There's been some online chatter about doing away with the term "social media" and just calling it "media". I can appreciate where this comes from. With hundres of millions collectively communicating online that new car smell has worn off for many of us. The keenest observers of this space are right to point out that this isn't a trend or a new technology--it's the new normal.

From a communications consulting point-of-view, the term "social media" is still required. It's shorthand for all this web-based interaction that's filled with a gooey centre of shareable content and enveloped with a sweet coating of dialogue and served on a platter of hype and hysteria.

At the expense of clarity, the term "media" has become the shorthand for the particular ways the various communications disciplines see their involvement with it. We all call it media, but we really mean the following:

  • Advertising = paid media (space you buy)

  • PR = earned media (space you deserve)

  • Interactive = owned media (space you create)

(Note: 11 a.m.--hat tip to Matt DiPaola from Proximity for turning me on to the term "owned media")

My experience on integrated agency teams usually leads to some sort of clarification of what we all mean by "media" at some point, because of this uninspired shorthand that we use. We confuse each other...imagine what we're doing to our clients.

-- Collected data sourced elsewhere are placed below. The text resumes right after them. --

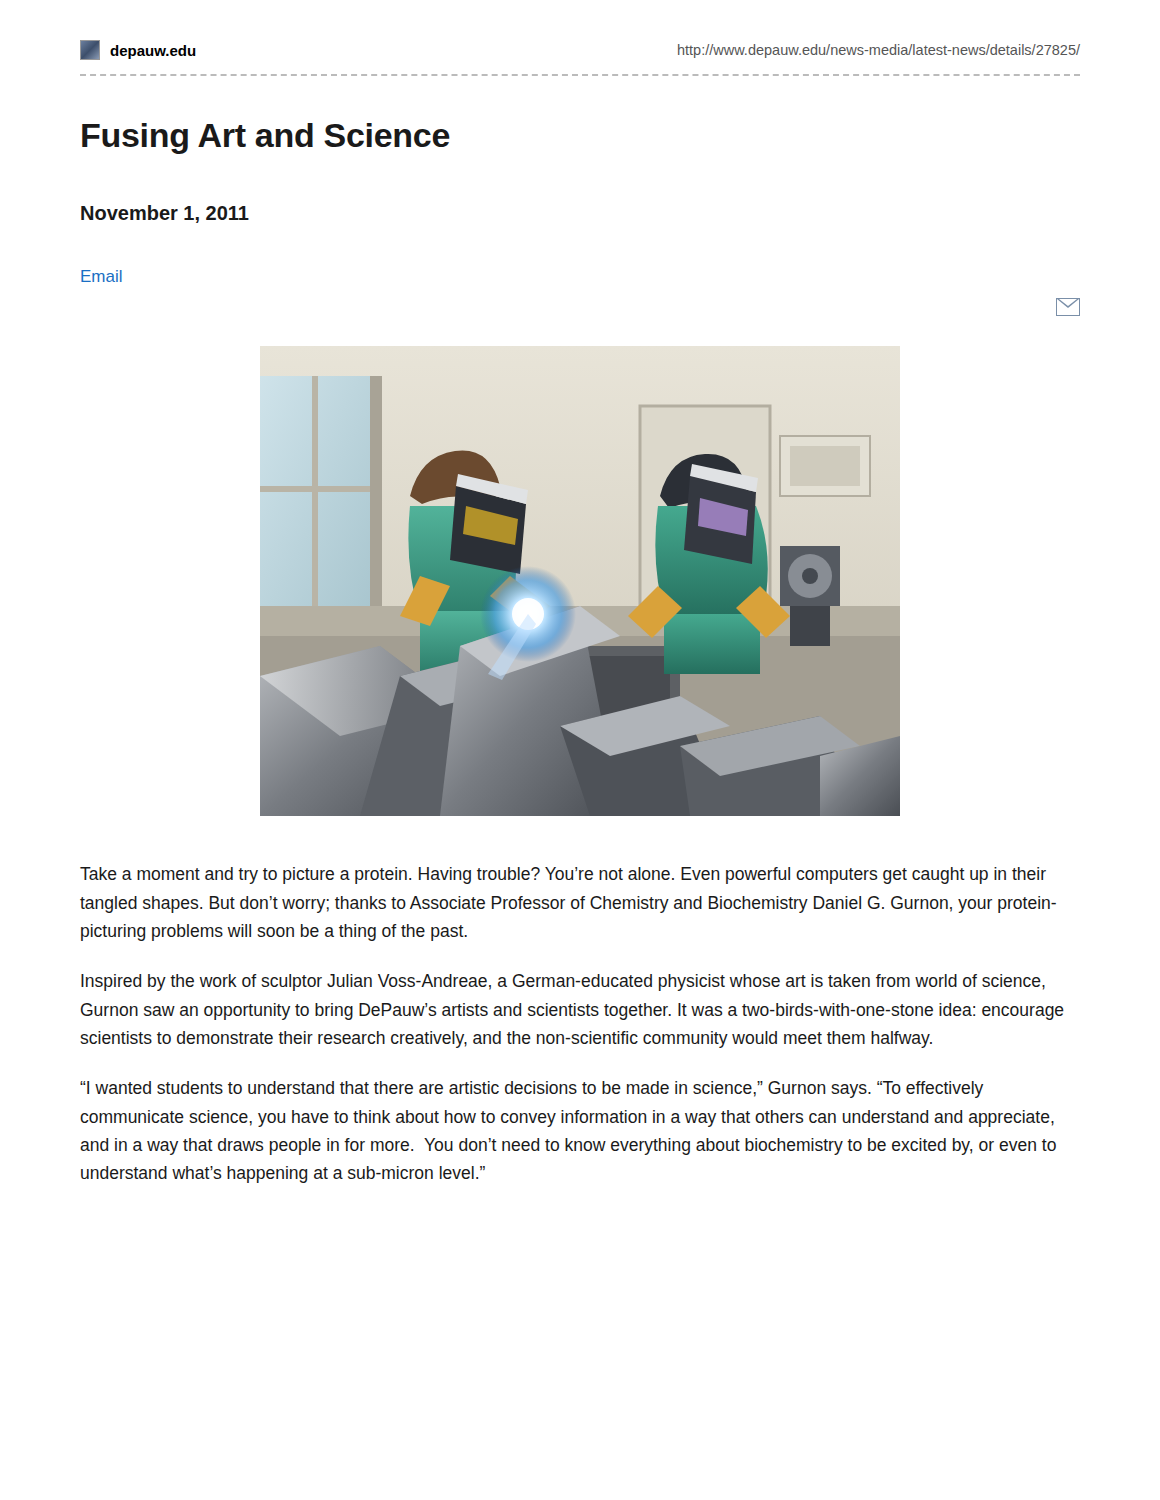depauw.edu
http://www.depauw.edu/news-media/latest-news/details/27825/
Fusing Art and Science
November 1, 2011
Email
Take a moment and try to picture a protein. Having trouble? You’re not alone. Even powerful computers get caught up in their tangled shapes. But don’t worry; thanks to Associate Professor of Chemistry and Biochemistry Daniel G. Gurnon, your protein-picturing problems will soon be a thing of the past.
Inspired by the work of sculptor Julian Voss-Andreae, a German-educated physicist whose art is taken from world of science, Gurnon saw an opportunity to bring DePauw’s artists and scientists together. It was a two-birds-with-one-stone idea: encourage scientists to demonstrate their research creatively, and the non-scientific community would meet them halfway.
“I wanted students to understand that there are artistic decisions to be made in science,” Gurnon says. “To effectively communicate science, you have to think about how to convey information in a way that others can understand and appreciate, and in a way that draws people in for more. You don’t need to know everything about biochemistry to be excited by, or even to understand what’s happening at a sub-micron level.”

I like the term "social media". It's different and distinct from the others and demands its own strategy and approach. The best part? it sits right in the middle of paid, earned and owned media.

But if I did have to vote for a name change, I'd go for "collaborative media". That way, our clients would expect their various ad, PR, planning, interactive, search and SEO agencies to work together with each other so the client can work together with their stakeholders.